Après un passage au Sénat, qui l’a rejeté au terme de débats chaotiques, le texte revient en deuxième lecture à l’Assemblée nationale, où il devrait logiquement être de nouveau adopté.
Mais ce ne sera pas la fin de son parcours législatif, loin s’en faut. Faute d’accord possible avec le Sénat, le gouvernement devra, s’il souhaite une adoption définitive, donner le dernier mot à l’Assemblée. Ce qui supposera, après la deuxième lecture dans les deux chambres, la réunion d’une commission mixte paritaire pour tenter de concilier leurs points de vue, et, après un probable échec, une nouvelle lecture à l’Assemblée nationale et au Sénat et enfin la lecture définitive.
Aussi bien M. Falorni que la présidente de l’Assemblée nationale, Yaël Braun-Pivet, souhaitent que le texte soit adopté avant la pause estivale.
Une gageure, alors que de nombreux textes sont sur le bureau du Premier ministre Sébastien Lecornu.
« Je ne vois pas comment il y a de la place » dans le calendrier, souligne une ancienne ministre, pour qui le sujet n’est « pas forcément prioritaire ».
« Mon rôle est de faire en sorte qu’il y ait un vote, si possible avant l’été », a assuré lundi Laurent Panifous, ministre des Relations avec le Parlement, dans un entretien à Time France.
Auprès de l’AFP, Olivier Falorni se dit confiant. « Je n’imagine pas une seconde que le gouvernement, et a fortiori le président de la République (Emmanuel Macron), ne prennent toutes les décisions nécessaires en termes d’inscription dans le calendrier parlementaire pour faire en sorte que ce texte soit voté », dit-il, sans exclure que certains puissent être tentés de jouer la stratégie du « pourrissement ».

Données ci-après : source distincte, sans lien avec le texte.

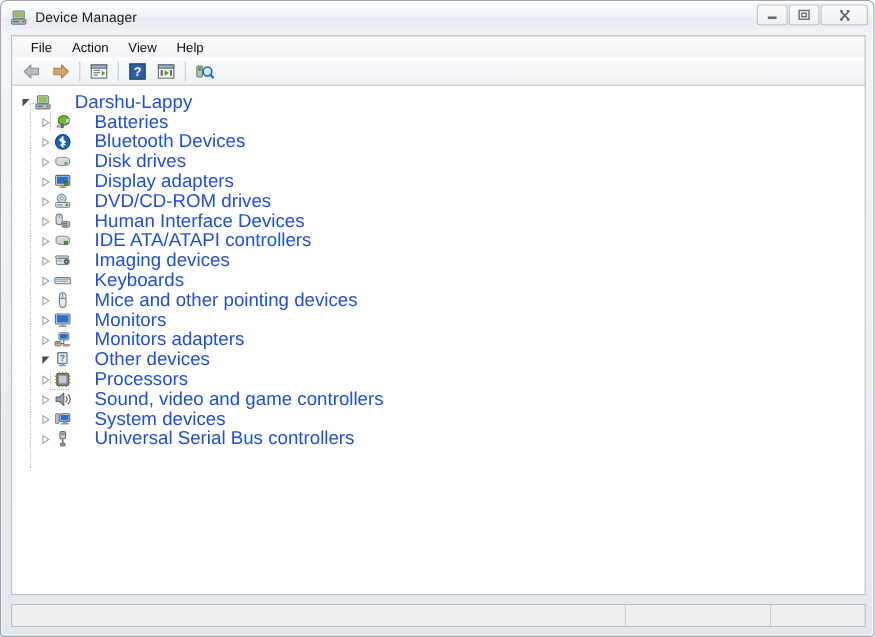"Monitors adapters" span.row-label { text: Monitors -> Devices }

La cheffe des députés LFI Mathilde Panot s’est elle inquiétée sur LCP du nombre important d’amendements déposés « par l’extrême droite et par la droite », visant selon elle « à faire déborder le calendrier parlementaire » pour « empêcher d’aller au bout des deux textes ».
Quelque 2.000 amendements ont été déposés au total (en comptant de probables irrecevables).
Des critères « stricts »?
Lors de ses vœux du 31 décembre, Emmanuel Macron a fait de la loi sur la fin de vie une de ses trois priorités pour 2026, rappelant son engagement sur le sujet depuis 2022.

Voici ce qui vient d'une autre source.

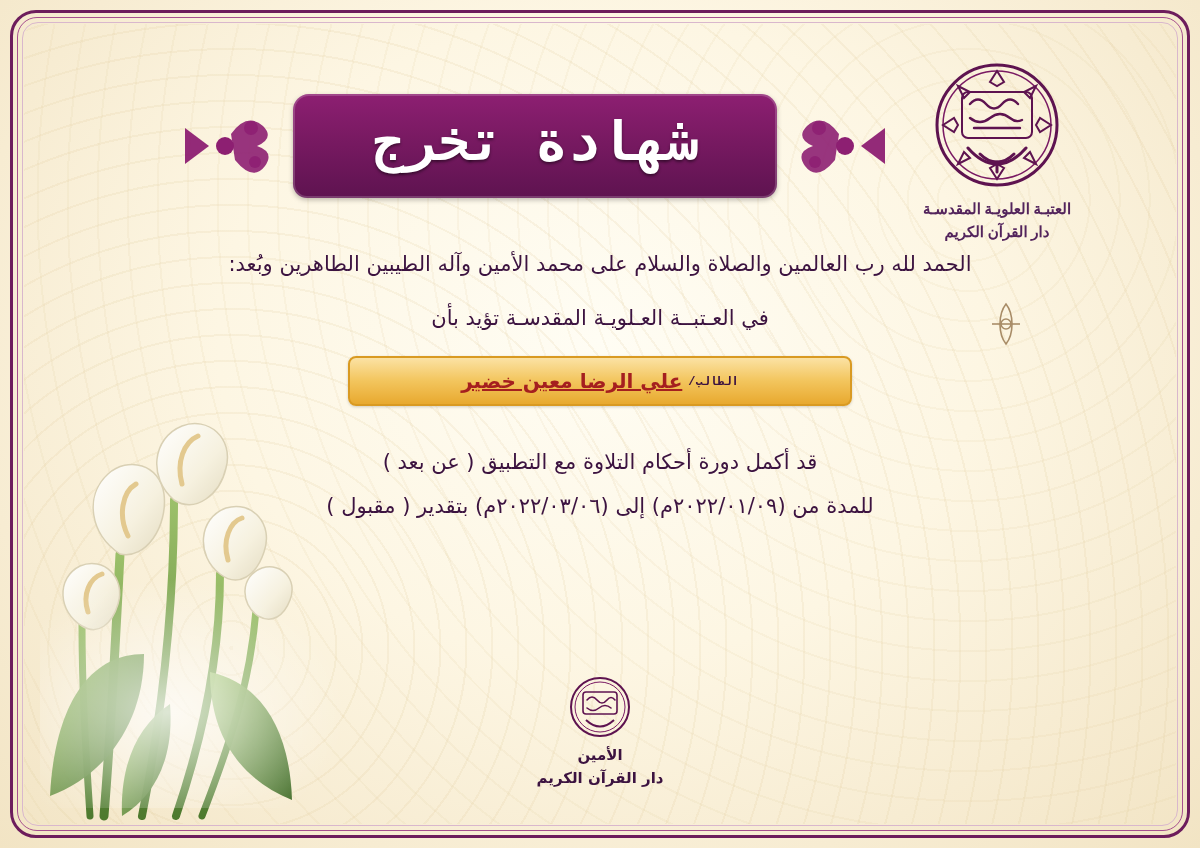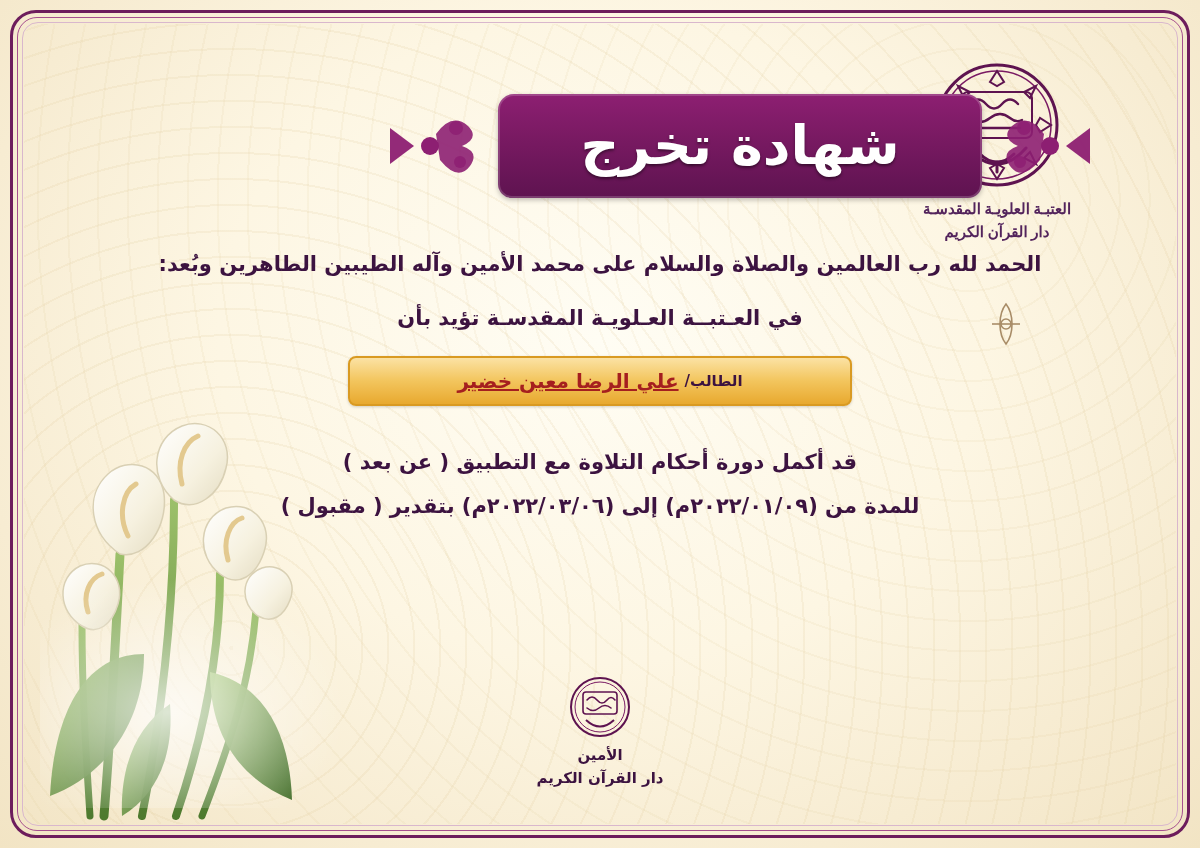"شهادة تخرج" .banner-wrap { font-family: none -> Liberation Mono, monospace; justify-content: none -> center }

Sur le fond, les députés devraient rejouer des débats déjà maintes fois tenus, en commission ou dans l’hémicycle.
Le texte prévoit la création d’un « droit à l’aide à mourir » consistant à « autoriser et à accompagner » un malade qui le souhaite à s’administrer une substance létale, ou à se la faire administrer par un médecin ou un infirmier, s’il n’est « pas physiquement » en mesure de le faire.
Si M. Falorni met en avant l' »équilibre » auquel sont parvenus les députés et les multiples conditions ouvrant droit à l’aide à mourir, ses opposants jugent que les critères « ne sont pas stricts », à l’instar du député LR Philippe Juvin.
Dans une interview au JDD dimanche, M. Juvin rappelle les griefs de son camp contre le texte: conditions pouvant inclure « des malades qui ne sont pas en fin de vie », les contrôle et procédure dévolus au même médecin, délais plus courts que dans d’autres pays, « délit d’entrave » qui donnerait à la loi « un caractère très répressif pour quiconque s’y oppose ».
« Cette loi est donc permissive, expéditive, sans réel contrôle ni recours », assène-t-il.
Environ 300 opposants se sont rassemblés lundi soir aux abords de l’Assemblée à l’appel de collectif et associations hostiles, a constaté un journaliste de l’AFP. « Votez des soins, pas l’euthanasie », pouvait-on lire sur des banderoles et pancartes déployées au cours de cette manifestation.
Le texte sur les soins palliatifs est lui plus consensuel, même si les députés devraient batailler pour rétablir la création d’un « droit opposable » aux soins palliatifs, validé lors de la première lecture mais supprimé par le Sénat.